Another example of working with Impacto Colectivo Barú 2030, a collective created in 2022 and led by the foundation as the main investor, along with eight other organizations. They seek to transform the social, economic and environmental conditions of the island, in the department of Bolívar, where, as the project director, Arsenio Daza, explains, there are social realities that require immediate intervention. “Only 60% of the population has access to the aqueduct and there is no sewage system,” he explains. The group promotes public and private sector coordination to accelerate the resolution of these historic gaps.
So far, the project has benefited 1,382 people, 90% of them through educational programs that support the island’s four schools and build the capacity of community mothers. “Another of the most innovative contributions is the implementation of the first Payments for Education Results pilot project with the Canadian Embassy,” explains Daza. “It’s about improving math and literacy skills. If students achieve the goals, the international financier rewards the investment made to create a sustainable fund and continue to strengthen education on the island.”

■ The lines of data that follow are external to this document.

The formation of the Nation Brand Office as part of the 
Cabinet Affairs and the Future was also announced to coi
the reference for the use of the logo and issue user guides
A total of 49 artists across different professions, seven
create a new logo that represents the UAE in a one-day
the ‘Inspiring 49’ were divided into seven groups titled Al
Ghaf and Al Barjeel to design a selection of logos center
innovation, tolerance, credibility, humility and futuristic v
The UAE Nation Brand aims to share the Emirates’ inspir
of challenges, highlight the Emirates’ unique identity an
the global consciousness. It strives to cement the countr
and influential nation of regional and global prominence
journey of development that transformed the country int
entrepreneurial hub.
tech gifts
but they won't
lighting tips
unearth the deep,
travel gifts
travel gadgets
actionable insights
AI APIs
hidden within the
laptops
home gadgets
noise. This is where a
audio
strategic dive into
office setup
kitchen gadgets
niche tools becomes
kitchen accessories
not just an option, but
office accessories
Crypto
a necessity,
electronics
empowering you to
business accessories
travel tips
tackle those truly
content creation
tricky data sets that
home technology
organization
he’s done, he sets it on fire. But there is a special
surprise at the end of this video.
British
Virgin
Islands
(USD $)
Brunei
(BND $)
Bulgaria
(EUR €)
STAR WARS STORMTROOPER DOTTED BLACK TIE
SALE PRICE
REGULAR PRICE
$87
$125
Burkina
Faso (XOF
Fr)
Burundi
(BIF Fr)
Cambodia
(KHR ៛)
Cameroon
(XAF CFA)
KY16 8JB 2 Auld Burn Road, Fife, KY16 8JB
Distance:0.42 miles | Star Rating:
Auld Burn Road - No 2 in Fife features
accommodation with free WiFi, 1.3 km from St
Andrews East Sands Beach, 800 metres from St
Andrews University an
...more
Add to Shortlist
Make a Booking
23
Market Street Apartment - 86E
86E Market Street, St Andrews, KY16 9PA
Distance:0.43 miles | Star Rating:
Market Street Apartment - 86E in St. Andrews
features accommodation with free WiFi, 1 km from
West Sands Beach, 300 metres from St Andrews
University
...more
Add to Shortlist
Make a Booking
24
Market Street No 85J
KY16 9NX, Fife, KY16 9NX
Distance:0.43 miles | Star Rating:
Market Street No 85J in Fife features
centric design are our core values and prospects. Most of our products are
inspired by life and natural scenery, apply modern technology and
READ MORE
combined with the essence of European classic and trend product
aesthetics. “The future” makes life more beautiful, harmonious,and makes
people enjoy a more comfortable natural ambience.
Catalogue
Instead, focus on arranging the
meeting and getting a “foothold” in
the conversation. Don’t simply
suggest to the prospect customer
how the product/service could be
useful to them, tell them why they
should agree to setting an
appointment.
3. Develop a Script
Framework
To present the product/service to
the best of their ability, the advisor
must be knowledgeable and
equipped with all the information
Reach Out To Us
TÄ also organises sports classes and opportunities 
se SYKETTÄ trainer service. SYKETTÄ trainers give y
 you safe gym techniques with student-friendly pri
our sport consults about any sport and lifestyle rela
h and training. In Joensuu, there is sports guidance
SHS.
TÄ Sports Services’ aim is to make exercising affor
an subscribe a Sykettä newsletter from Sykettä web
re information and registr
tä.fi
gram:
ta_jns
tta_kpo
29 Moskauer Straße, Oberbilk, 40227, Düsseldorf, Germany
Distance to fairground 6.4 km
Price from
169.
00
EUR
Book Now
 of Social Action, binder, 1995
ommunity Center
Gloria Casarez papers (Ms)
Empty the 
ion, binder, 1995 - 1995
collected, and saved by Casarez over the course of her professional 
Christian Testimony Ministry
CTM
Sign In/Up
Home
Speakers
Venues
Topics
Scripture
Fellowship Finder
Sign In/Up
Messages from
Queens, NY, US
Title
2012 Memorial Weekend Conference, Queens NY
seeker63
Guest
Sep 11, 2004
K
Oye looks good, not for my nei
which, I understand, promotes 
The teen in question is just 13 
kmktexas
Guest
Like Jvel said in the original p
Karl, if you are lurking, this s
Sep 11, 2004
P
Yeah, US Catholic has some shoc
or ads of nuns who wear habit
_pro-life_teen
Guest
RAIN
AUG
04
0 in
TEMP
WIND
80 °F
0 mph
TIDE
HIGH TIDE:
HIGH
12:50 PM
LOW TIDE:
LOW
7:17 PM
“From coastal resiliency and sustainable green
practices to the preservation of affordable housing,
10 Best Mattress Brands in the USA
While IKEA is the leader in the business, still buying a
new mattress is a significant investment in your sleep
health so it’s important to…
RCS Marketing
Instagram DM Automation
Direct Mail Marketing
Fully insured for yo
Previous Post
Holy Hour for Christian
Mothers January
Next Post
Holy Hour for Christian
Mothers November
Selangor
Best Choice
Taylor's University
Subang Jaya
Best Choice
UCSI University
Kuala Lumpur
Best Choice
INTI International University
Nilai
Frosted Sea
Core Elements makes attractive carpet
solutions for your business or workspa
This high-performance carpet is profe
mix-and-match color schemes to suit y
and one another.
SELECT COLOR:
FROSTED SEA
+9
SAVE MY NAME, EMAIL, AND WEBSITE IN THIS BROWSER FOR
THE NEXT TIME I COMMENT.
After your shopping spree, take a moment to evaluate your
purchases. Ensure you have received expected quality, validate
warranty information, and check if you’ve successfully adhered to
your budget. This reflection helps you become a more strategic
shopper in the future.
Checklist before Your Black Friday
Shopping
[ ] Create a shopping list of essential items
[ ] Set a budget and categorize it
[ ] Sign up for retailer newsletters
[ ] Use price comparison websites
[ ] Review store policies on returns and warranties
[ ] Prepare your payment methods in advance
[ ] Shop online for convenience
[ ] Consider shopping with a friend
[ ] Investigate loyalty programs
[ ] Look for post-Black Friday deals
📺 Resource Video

The list of projects could be endless: from environmental actions to protect the jaguar corridor – key for the conservation of the regions where this feline still lives – to the construction of the headquarters of the Santa Fe Clinic in the Coffee region, or the report that is about to be published on the long-term initiatives promoted during the pandemic. The traces of six decades of work of the Santo Domingo Foundation show that its work does not attack the symptoms: it intervenes on the causes, builds systems and multiplies capacities. Today, we can say that the territories where it operates are transforming by bridging gaps that, in other circumstances, would take generations to bridge.